++++ Source material
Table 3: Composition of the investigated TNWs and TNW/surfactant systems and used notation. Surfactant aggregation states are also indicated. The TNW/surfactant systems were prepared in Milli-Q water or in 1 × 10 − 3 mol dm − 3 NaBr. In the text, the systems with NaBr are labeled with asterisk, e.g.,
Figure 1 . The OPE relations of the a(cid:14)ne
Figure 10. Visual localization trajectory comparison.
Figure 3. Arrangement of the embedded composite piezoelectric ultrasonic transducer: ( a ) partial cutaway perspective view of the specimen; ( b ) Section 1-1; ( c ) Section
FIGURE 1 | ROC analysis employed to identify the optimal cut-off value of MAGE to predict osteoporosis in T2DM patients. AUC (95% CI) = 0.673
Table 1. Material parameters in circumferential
++++++++
++++ Source material
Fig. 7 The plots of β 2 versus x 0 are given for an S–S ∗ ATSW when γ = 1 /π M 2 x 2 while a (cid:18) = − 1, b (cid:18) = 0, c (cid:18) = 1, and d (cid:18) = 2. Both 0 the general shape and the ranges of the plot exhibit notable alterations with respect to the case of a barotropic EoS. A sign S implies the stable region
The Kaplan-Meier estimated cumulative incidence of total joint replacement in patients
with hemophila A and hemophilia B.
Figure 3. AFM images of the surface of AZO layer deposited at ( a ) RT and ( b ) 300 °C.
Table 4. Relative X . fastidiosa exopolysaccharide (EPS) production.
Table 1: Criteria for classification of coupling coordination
++++++++
++++ Source material
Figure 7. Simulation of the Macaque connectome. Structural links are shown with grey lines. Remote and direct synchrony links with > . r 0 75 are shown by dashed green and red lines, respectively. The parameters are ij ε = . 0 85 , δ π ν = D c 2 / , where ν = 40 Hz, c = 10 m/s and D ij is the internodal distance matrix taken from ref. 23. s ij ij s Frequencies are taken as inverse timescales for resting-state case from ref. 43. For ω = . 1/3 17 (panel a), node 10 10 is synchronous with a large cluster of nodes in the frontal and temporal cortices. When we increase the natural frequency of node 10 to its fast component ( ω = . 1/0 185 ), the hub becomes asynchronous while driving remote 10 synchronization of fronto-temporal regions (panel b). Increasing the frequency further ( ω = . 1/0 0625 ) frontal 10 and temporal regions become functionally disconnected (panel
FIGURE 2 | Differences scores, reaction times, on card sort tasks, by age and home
++++++++
What the task asks:
Please go through the data and copy each line containing the word "case".

Task solution:
Fig. 7 The plots of β 2 versus x 0 are given for an S–S ∗ ATSW when γ = 1 /π M 2 x 2 while a (cid:18) = − 1, b (cid:18) = 0, c (cid:18) = 1, and d (cid:18) = 2. Both 0 the general shape and the ranges of the plot exhibit notable alterations with respect to the case of a barotropic EoS. A sign S implies the stable region
Figure 7. Simulation of the Macaque connectome. Structural links are shown with grey lines. Remote and direct synchrony links with > . r 0 75 are shown by dashed green and red lines, respectively. The parameters are ij ε = . 0 85 , δ π ν = D c 2 / , where ν = 40 Hz, c = 10 m/s and D ij is the internodal distance matrix taken from ref. 23. s ij ij s Frequencies are taken as inverse timescales for resting-state case from ref. 43. For ω = . 1/3 17 (panel a), node 10 10 is synchronous with a large cluster of nodes in the frontal and temporal cortices. When we increase the natural frequency of node 10 to its fast component ( ω = . 1/0 185 ), the hub becomes asynchronous while driving remote 10 synchronization of fronto-temporal regions (panel b). Increasing the frequency further ( ω = . 1/0 0625 ) frontal 10 and temporal regions become functionally disconnected (panel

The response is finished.